We all make mistakes. When I say mistakes, I don’t mean moral errors, or temptations to which we succumb. I mean honest mistakes in judgment and in choice.
It’s part of the human condition to hold ourselves to high standards. We want to never make a wrong choice, or create regrets. Regrets are painful, and we are programmed to get away from pain. In fact, most of us spend our lives trying to avoid pains of all kinds. Avoiding regrets is a logical part of that endeavor.
But is that really the type of life Allah expects or even wants us to live?
It’s clear Allah wants us to avoid sinful actions and habits. He clearly outlines the consequences of errors not only in the way we live our lives apart from His laws, but even errors in our belief and understanding. The Quran warns against waywardness over and over. Yet I think sometimes we take these admonitions and use them to create an expectation of perfection for ourselves.
Fatima has been offered a job ninety minutes from her home. She’s not excited about spending a total of three hours commuting each day, not to mention the cost of gas and bridge tolls, but the job is a good one in her field. A week before she is to begin the new job, she is offered another job only ten minutes from home. It’s not quite as good as the other, but she could do so much with those extra three hours. Pray, read, spend time with family and friends… What to do? The wrong choice could affect her entire career. For days she racks her brain trying to decide, until she becomes physically ill.
These scenario can also play out when someone is deciding which university to attend, thinking about moving, or even taking a vacation. We have programmed ourselves to think there is only one “right” way to do things, and every other way is wrong. We stress ourselves out trying to figure out what that one “right” way is when it’s not readily clear.
The Prophet SAWS said:
“The believer is not required to humiliate himself.” He was asked, “How does one humiliate himself, O Messenger of Allah?” He replied, “He takes on tests that he cannot bear.”
This hadith can be applied to many different situations, but the takeaway is that we shouldn’t put undue stress on ourselves. Essentially, we shouldn’t make life harder on ourselves than it already is. To do so is a form of self-humiliation.
When we try to be perfectionists, striving to make choices that are flawless and regretless, we put a standard on ourselves that we as humans were not meant to bear. In trying to get it “exactly right”, we create more pain – perhaps even greater pain than the one we’re running from.

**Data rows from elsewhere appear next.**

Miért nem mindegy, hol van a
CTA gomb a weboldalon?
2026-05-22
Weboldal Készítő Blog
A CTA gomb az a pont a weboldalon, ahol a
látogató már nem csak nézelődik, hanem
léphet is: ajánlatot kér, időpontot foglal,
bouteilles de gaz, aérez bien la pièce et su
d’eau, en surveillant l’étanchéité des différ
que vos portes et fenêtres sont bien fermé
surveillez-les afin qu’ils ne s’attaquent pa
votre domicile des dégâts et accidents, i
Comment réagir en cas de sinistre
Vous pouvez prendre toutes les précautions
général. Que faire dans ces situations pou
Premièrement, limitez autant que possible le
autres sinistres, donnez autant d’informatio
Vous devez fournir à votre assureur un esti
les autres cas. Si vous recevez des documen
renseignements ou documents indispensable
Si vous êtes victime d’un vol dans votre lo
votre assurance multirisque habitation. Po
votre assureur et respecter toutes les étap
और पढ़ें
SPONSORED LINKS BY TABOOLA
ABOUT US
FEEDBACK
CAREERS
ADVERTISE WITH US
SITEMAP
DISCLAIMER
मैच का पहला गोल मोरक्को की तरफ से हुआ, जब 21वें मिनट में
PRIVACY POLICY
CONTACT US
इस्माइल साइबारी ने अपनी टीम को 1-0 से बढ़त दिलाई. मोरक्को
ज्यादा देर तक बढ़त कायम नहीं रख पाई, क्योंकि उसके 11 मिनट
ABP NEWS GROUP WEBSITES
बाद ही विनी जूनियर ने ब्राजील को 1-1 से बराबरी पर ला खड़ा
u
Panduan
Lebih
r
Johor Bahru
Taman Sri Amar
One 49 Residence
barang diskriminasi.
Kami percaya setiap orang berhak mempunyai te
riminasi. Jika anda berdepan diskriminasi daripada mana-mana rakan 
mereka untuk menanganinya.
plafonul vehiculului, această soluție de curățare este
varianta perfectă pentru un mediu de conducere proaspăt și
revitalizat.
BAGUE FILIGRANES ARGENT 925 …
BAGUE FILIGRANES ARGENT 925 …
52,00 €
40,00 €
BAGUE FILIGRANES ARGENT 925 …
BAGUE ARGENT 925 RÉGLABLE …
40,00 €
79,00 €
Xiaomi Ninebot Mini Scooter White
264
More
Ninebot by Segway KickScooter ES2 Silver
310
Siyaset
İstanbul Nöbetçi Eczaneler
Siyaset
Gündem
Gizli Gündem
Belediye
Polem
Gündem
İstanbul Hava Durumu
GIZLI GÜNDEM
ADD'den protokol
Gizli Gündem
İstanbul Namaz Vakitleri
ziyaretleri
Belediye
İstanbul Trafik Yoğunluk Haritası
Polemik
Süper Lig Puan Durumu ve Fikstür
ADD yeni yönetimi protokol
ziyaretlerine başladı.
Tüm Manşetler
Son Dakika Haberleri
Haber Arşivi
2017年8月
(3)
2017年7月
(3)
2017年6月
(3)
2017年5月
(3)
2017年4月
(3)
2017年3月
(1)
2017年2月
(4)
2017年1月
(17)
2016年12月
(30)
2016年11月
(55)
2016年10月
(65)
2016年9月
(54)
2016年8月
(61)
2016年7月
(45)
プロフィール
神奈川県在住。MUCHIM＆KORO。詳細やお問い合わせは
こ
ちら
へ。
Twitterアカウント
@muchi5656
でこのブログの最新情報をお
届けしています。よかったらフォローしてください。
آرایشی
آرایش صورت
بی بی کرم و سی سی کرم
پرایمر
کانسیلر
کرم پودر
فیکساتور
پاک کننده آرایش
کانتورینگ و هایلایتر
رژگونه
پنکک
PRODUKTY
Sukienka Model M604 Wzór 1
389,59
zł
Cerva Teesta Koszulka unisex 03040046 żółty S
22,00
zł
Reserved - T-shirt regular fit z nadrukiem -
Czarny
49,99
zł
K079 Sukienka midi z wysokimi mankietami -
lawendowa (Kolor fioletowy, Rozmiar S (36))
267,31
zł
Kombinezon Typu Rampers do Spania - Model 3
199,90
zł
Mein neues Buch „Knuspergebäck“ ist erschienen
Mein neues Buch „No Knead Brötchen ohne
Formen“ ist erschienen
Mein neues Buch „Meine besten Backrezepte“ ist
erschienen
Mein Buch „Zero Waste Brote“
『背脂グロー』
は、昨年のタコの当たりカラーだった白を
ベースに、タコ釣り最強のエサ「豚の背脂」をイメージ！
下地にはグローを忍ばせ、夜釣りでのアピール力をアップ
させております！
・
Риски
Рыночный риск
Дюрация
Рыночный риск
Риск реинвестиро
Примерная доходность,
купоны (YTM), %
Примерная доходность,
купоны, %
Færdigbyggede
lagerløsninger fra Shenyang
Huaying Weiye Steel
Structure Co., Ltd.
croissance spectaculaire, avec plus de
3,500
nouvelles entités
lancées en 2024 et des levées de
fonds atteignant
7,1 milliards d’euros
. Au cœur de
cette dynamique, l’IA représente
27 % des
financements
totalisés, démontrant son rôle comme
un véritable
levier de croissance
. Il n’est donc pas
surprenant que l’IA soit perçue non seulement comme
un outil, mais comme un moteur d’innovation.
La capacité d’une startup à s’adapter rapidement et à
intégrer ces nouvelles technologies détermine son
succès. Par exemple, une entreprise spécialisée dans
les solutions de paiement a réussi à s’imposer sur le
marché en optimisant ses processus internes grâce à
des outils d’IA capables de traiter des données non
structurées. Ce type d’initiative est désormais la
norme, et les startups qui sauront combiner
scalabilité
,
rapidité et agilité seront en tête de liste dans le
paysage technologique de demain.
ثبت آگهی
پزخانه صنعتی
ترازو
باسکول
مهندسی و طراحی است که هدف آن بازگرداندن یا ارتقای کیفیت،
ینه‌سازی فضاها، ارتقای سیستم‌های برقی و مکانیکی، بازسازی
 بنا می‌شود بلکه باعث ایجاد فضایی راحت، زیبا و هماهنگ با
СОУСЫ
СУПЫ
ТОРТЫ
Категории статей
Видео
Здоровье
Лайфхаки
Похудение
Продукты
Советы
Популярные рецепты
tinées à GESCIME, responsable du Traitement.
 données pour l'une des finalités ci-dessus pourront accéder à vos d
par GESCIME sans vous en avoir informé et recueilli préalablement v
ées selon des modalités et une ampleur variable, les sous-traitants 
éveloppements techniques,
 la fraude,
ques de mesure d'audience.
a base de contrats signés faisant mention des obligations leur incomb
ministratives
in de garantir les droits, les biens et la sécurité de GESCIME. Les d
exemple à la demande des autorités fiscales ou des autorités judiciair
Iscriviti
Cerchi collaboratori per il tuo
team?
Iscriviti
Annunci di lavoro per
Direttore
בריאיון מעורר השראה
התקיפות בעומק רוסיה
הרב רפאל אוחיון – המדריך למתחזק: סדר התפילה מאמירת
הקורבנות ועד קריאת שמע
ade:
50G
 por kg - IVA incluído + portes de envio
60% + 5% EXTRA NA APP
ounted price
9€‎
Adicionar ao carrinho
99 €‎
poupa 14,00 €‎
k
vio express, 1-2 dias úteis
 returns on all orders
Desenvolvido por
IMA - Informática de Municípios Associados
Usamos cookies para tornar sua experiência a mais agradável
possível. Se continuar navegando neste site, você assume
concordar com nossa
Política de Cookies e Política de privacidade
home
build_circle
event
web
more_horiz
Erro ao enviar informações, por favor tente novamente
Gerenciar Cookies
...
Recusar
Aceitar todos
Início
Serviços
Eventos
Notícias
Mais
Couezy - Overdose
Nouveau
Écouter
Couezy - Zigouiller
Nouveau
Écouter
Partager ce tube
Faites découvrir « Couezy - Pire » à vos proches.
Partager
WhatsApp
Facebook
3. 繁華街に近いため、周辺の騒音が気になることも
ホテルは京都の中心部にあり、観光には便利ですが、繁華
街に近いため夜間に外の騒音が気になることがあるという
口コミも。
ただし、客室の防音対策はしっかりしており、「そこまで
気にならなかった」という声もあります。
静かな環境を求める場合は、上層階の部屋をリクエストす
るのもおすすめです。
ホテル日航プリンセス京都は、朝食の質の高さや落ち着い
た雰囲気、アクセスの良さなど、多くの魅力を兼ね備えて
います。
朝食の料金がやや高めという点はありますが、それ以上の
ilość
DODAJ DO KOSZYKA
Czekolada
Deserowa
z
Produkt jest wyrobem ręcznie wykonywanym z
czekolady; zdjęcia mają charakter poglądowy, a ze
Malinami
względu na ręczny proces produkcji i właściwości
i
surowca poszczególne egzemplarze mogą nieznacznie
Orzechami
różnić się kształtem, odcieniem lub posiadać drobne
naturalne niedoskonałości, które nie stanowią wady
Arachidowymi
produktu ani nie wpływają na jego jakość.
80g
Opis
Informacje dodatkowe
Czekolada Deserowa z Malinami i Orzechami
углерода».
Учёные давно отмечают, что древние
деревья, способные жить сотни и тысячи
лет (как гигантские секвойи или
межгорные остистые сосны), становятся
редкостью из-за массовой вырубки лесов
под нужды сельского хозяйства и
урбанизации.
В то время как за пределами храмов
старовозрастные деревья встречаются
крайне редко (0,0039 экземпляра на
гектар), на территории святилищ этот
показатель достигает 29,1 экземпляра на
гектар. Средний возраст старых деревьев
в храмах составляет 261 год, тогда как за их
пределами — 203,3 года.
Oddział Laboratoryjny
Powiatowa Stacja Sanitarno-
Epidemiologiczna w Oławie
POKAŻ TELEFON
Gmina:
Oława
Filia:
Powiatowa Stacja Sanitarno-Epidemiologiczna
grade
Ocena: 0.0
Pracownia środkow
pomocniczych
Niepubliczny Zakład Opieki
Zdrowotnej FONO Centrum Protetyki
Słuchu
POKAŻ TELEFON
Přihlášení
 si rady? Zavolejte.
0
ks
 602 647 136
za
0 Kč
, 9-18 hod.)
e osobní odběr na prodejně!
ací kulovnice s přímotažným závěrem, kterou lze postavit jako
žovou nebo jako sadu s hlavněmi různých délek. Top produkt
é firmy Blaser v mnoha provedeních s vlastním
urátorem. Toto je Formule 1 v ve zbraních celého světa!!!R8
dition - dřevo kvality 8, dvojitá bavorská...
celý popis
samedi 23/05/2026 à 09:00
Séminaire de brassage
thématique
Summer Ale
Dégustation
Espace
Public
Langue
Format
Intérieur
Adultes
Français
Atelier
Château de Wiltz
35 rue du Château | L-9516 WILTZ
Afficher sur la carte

In the Quran, Allah describes the people of Paradise as those “who avoid great sins and shameful deeds, only (falling into) lesser faults; truly your Lord is ample in forgiveness. He knows you well when He brings you out of the earth and when you are hidden in your mother’s wombs. Therefore do not ascribe (claim) purity to yourselves. He knows best who the God-conscious ones are.”
It seems here we are told to avoid sins and shameful deeds, but we are allowed to have ‘lesser faults’. We are allowed to make mistakes and still have a fair chance of achieving Jannah. We aren’t supposed to live such a life that we could “ascribe purity to ourselves”. A life of perfection. It’s not meant for us.
Let’s give ourselves permission to be human. Allah made us in a state He loves and cherishes, so why try to make ourselves something we’re not? It’s okay to make mistakes. It’s okay to make a choice and it not be ‘right’ or ‘wrong’. It’s just a choice, and in shaa Allah we will learn from it either way. It’s okay to start on a path, take a risk, or even make an investment, and fail. No one intends to fail, but failure is one of the best ways to gain wisdom and valuable experience.
There’s an uplifting movie I recommend to anyone struggling with this issue. It’s Disney’s Meet the Robinsons. As Aunt Billie said in that movie: “From failing, you learn. From success, not so much.”